У меня нет обуви. Бабаджи ходит босой, и я тоже. Обрив голову, забыла про расческу и шампунь. Вместо зубной пасты я использую пепел из дхуни. Жизнь стала действительно очень простой и прекрасной.
Вчерашний день ознаменовался чередой неприятных событий, связанных с началом менструального цикла. Я чистила картошку на кухне вместе с пожилой индианкой и пожаловалась ей на сильную усталость из–за месячных. Она начала кричать, потянула меня за руку к Бабаджи и пожаловалась на меня. Он подтвердил, что в такие периоды я не могу оставаться в храме. Это было еще одним шоком. Я стала объяснять Бабаджи, как когда–то убеждала меня моя мама, что менструация — естественный процесс. В этом нет ничего плохого или негативного. Он ответил, что индийские матери думают иначе, и потребовал, чтобы я соорудила временный тент и сидела там в изоляции. Я чувствовала себя униженной, но мне объяснили, что такова индийская традиция. Во время месячных женщины рассматриваются как нечистые, и в течение пяти дней им запрещено бывать в храме и на кухне. Бабаджи сказал, что я даже не могу близко подходить к мужчинам, не могу разговаривать с ними. Такое отношение мне представляется слишком преувеличенным и предполагает своего рода сексуальную нечистоту, но, похоже, это мне тоже нужно принять.
18.05.1973
В ответ на мою мысль о сексуальной нечистоте Бабаджи затеял сегодня странную игру. Когда я сидела в саду неподалеку от Него, низко наклонившись к земле, у меня появились сексуальные мысли. Я сильно смутилась. Что со мной происходит? Может, еще какая–то часть меня протестует? Вот уже несколько дней каждый раз, когда я подхожу к Нему, меня посещают мысли подобного рода. Ничего конкретного, просто праздное любопытство. Мне сказали, что Бабаджи — брахмачарьи, но правда ли это? У Него когда–нибудь бывают сексуальные желания, и есть ли у Него вообще сексуальный орган? Интересно, желает ли Он меня или вообще женщин? Мне стыдно за эти мысли, но я не могу их контролировать. Хуже всего то, что я вижу:
Бабаджи читает их.
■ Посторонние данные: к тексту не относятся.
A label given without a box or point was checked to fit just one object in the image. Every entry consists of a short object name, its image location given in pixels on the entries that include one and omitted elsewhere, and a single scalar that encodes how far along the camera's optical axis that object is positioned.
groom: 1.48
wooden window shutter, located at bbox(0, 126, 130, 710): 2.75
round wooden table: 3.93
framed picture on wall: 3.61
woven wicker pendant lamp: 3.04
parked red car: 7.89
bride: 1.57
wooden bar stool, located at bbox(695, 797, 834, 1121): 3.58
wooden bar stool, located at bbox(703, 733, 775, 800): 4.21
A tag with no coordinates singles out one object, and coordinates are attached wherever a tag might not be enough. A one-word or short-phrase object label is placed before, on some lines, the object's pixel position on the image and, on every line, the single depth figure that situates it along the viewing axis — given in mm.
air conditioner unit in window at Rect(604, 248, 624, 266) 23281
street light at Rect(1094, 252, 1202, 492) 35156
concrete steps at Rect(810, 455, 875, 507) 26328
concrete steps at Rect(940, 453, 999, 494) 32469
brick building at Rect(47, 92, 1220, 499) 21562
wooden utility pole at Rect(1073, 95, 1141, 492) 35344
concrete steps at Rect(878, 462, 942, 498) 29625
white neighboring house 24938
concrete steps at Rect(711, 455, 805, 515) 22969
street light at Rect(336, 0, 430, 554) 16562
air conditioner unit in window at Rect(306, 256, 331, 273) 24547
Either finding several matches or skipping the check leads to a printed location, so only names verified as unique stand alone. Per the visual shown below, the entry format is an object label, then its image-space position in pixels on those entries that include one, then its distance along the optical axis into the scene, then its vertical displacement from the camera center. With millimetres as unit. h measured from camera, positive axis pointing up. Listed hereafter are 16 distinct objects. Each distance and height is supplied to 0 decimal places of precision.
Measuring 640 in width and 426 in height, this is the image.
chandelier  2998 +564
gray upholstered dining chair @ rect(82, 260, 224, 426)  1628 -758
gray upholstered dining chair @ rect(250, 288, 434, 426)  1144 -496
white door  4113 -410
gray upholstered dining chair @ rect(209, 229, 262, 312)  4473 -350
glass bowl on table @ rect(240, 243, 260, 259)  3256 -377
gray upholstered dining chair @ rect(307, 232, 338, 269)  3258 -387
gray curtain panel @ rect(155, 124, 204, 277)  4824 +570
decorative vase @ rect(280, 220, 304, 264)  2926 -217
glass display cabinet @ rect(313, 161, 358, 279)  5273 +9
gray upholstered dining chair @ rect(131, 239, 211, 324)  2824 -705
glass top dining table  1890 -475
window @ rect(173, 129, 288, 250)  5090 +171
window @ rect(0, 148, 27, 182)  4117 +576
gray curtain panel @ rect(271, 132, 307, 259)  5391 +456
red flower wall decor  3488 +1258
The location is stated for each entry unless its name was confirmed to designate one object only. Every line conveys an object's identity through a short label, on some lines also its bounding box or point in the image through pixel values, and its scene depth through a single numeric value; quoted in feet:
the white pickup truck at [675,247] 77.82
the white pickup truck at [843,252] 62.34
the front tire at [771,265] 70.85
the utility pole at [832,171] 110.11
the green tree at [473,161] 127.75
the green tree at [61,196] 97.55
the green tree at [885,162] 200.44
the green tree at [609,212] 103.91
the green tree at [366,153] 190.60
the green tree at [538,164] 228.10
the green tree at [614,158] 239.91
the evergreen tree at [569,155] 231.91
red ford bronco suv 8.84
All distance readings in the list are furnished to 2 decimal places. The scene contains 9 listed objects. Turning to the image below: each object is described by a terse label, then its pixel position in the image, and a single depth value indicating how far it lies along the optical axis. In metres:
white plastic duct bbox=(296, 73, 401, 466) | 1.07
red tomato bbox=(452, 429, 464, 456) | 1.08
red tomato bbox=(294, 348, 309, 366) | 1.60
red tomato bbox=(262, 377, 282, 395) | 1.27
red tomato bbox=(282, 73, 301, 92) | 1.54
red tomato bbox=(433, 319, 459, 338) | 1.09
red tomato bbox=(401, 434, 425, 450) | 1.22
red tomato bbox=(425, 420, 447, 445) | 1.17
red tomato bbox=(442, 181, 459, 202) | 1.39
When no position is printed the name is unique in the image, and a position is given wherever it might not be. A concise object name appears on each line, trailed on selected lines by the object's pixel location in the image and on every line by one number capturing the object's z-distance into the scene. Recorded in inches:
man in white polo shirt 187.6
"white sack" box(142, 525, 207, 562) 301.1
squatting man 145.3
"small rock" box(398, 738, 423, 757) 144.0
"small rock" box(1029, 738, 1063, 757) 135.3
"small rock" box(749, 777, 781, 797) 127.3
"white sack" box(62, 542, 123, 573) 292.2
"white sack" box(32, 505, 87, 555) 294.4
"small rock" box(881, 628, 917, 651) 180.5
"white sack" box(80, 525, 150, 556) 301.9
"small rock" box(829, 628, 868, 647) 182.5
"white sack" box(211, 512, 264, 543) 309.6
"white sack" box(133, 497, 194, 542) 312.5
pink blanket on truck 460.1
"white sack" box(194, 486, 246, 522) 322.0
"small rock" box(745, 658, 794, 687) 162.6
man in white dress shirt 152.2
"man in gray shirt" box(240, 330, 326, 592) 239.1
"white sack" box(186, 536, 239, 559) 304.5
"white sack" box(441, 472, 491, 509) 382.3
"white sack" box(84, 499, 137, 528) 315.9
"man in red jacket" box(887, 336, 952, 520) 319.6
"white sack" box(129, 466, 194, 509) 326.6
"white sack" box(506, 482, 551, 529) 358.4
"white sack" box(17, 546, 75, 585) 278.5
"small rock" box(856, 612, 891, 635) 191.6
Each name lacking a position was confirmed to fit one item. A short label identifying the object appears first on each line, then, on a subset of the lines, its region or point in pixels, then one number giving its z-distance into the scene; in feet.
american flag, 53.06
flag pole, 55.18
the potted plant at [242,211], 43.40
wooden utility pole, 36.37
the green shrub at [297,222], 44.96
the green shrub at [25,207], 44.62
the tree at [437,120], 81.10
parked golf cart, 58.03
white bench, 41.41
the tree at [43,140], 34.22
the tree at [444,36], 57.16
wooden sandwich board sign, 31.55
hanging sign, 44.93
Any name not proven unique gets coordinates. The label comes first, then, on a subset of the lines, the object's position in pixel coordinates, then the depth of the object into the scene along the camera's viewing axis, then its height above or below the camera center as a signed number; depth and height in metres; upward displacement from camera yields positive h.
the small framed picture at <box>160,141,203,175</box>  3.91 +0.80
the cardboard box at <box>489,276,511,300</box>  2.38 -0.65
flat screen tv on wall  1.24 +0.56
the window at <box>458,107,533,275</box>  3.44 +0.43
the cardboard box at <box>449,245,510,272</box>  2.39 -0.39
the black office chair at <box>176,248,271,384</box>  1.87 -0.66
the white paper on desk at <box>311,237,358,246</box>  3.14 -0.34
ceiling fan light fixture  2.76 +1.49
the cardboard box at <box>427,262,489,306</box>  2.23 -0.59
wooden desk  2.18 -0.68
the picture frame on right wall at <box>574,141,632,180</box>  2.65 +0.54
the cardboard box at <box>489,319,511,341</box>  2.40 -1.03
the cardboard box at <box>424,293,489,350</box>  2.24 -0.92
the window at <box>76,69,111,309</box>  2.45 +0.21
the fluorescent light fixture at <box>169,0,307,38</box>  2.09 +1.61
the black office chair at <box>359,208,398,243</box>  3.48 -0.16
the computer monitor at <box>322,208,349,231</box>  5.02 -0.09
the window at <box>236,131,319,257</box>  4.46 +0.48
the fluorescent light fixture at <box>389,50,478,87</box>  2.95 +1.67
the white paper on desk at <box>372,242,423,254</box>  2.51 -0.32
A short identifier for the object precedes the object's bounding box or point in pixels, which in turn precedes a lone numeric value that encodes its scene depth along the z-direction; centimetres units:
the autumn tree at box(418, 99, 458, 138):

Сегодня, когда я сидела рядом с Ним, борясь с сексуальными ощущениями, Он взял мою руку и положил на свой орган, с сардонической улыбкой спрашивая меня по–английски: «Он тебе нравится?». Я чувствовала себя так ужасно и растерянно, видя низость и ограниченность своих человеческих потребностей, что хотелось провалиться сквозь землю. А через мгновение Он добавил: «Ты хиппи?». Теперь я вижу себя как представителя образа жизни, который с точки зрения этой культуры вкупе с впечатлением, произведенным некоторыми выходцами с Запада, сводится к формуле: секс, наркотики и рок–н–ролл.